Businesses can use this information to:

  • Place related products near each other in stores

  • Create product bundle promotions

  • Recommend related products online

  • Increase cross-selling opportunities

Extra Credit: Simple Cluster Analysis

Cluster analysis groups transactions with similar purchasing patterns.

Convert Transactions to Matrix

# Convert sparse transaction data into a regular matrix
transaction_matrix <- as(transactions, "matrix")

# Run k-means clustering
set.seed(123)

clusters <- kmeans(
  transaction_matrix,
  centers = 3
)

# Display the first few cluster assignments
head(clusters$cluster)
## [1] 1 1 3 1 3 3
# Display the size of each cluster
clusters$size
## [1] 6554 1085 2196

Visualize Clusters

# Visualize the k-means clusters
fviz_cluster(
  clusters,
  data = transaction_matrix
)

Cluster Analysis Interpretation

The k-means cluster analysis grouped the grocery transactions into three customer segments based on similar shopping behaviors.

The cluster sizes were:

Cluster 1 was the largest group, showing that many customers had similar purchasing patterns. Cluster 2 was the smallest and may represent customers with more unique shopping habits. Cluster 3 represented another distinct group of shoppers.

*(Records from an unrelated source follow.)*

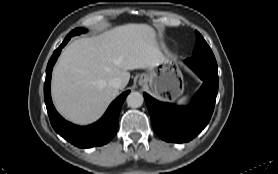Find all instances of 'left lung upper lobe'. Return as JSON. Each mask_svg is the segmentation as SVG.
Instances as JSON below:
<instances>
[{
	"instance_id": "5c2ea615",
	"label": "left lung upper lobe",
	"mask_w": 278,
	"mask_h": 174,
	"mask_svg": "<svg viewBox=\"0 0 278 174\" xmlns=\"http://www.w3.org/2000/svg\"><path fill=\"white\" fill-rule=\"evenodd\" d=\"M195 34L196 44L193 50L192 58L202 60L211 66L217 67V62L211 48L199 32L196 31Z\"/></svg>"
}]
</instances>
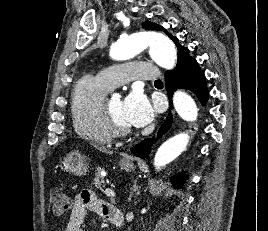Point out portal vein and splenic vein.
I'll use <instances>...</instances> for the list:
<instances>
[{
    "mask_svg": "<svg viewBox=\"0 0 268 231\" xmlns=\"http://www.w3.org/2000/svg\"><path fill=\"white\" fill-rule=\"evenodd\" d=\"M105 194H106L108 197H111V198H113V197L116 196L115 192H114L111 188H107V189L105 190Z\"/></svg>",
    "mask_w": 268,
    "mask_h": 231,
    "instance_id": "portal-vein-and-splenic-vein-1",
    "label": "portal vein and splenic vein"
}]
</instances>
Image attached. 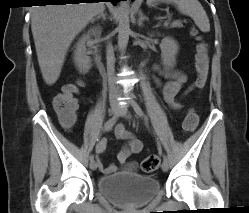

The cluster plot showed the three groups using different colors. Although some overlap existed, the visualization still showed clear differences between customer purchasing patterns.

Businesses can use these results to improve marketing, product placement, and customer recommendations.

Conclusion

This project used market basket analysis to explore customer purchasing patterns within the Grocery Data Set using R. By applying the Apriori algorithm, the analysis identified products that were frequently purchased together and measured the strength of these relationships using support, confidence, and lift.

The results showed several strong associations between grocery items, especially among products that are commonly used together or purchased as part of the same meal. Visualizations such as scatter plots and network graphs helped display these relationships more clearly.

The cluster analysis also divided customers into three groups based on similar shopping behaviors, showing that different types of customers have different purchasing habits.

Overall, the analysis demonstrated how association rule mining and clustering can provide valuable business insights. Companies can use these findings to improve marketing strategies, organize store layouts, recommend related products, and increase sales through cross-selling opportunities.